» WHAT NEEDS TO BE DONE: Retype the lines of the material below without any changes.

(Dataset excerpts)
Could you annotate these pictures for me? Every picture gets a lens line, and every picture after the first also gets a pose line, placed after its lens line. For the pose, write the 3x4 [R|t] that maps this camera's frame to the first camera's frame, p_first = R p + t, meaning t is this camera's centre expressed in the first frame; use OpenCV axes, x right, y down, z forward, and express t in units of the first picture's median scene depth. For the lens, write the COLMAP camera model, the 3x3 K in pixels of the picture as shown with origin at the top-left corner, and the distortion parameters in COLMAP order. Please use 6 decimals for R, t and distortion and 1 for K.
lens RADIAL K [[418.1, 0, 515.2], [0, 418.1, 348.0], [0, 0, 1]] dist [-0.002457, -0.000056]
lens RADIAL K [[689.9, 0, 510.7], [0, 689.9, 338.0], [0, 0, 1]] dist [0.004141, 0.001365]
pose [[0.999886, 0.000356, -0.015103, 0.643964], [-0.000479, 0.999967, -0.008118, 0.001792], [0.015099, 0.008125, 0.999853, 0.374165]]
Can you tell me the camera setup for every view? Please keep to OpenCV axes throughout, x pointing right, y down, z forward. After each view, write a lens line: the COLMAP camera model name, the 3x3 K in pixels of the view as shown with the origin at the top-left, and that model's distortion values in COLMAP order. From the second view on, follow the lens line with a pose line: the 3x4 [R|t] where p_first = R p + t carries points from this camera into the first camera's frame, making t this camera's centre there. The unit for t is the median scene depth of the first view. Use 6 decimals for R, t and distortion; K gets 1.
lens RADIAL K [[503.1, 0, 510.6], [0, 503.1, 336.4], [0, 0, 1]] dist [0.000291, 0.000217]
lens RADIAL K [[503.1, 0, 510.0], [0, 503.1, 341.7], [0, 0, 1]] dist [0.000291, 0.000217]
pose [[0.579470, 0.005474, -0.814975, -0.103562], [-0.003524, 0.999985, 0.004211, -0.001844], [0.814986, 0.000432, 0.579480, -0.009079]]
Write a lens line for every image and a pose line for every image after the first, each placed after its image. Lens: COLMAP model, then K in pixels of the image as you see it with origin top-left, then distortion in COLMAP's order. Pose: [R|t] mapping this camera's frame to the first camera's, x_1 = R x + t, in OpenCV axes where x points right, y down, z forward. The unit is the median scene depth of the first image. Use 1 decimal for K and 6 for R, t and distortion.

» SOLUTION TO THE PROBLEM:
Could you annotate these pictures for me? Every picture gets a lens line, and every picture after the first also gets a pose line, placed after its lens line. For the pose, write the 3x4 [R|t] that maps this camera's frame to the first camera's frame, p_first = R p + t, meaning t is this camera's centre expressed in the first frame; use OpenCV axes, x right, y down, z forward, and express t in units of the first picture's median scene depth. For the lens, write the COLMAP camera model, the 3x3 K in pixels of the picture as shown with origin at the top-left corner, and the distortion parameters in COLMAP order. Please use 6 decimals for R, t and distortion and 1 for K.
lens RADIAL K [[418.1, 0, 515.2], [0, 418.1, 348.0], [0, 0, 1]] dist [-0.002457, -0.000056]
lens RADIAL K [[689.9, 0, 510.7], [0, 689.9, 338.0], [0, 0, 1]] dist [0.004141, 0.001365]
pose [[0.999886, 0.000356, -0.015103, 0.643964], [-0.000479, 0.999967, -0.008118, 0.001792], [0.015099, 0.008125, 0.999853, 0.374165]]
Can you tell me the camera setup for every view? Please keep to OpenCV axes throughout, x pointing right, y down, z forward. After each view, write a lens line: the COLMAP camera model name, the 3x3 K in pixels of the view as shown with the origin at the top-left, and that model's distortion values in COLMAP order. From the second view on, follow the lens line with a pose line: the 3x4 [R|t] where p_first = R p + t carries points from this camera into the first camera's frame, making t this camera's centre there. The unit for t is the median scene depth of the first view. Use 6 decimals for R, t and distortion; K gets 1.
lens RADIAL K [[503.1, 0, 510.6], [0, 503.1, 336.4], [0, 0, 1]] dist [0.000291, 0.000217]
lens RADIAL K [[503.1, 0, 510.0], [0, 503.1, 341.7], [0, 0, 1]] dist [0.000291, 0.000217]
pose [[0.579470, 0.005474, -0.814975, -0.103562], [-0.003524, 0.999985, 0.004211, -0.001844], [0.814986, 0.000432, 0.579480, -0.009079]]
Write a lens line for every image and a pose line for every image after the first, each placed after its image. Lens: COLMAP model, then K in pixels of the image as you see it with origin top-left, then distortion in COLMAP's order. Pose: [R|t] mapping this camera's frame to the first camera's, x_1 = R x + t, in OpenCV axes where x points right, y down, z forward. The unit is the median scene depth of the first image. Use 1 decimal for K and 6 for R, t and distortion.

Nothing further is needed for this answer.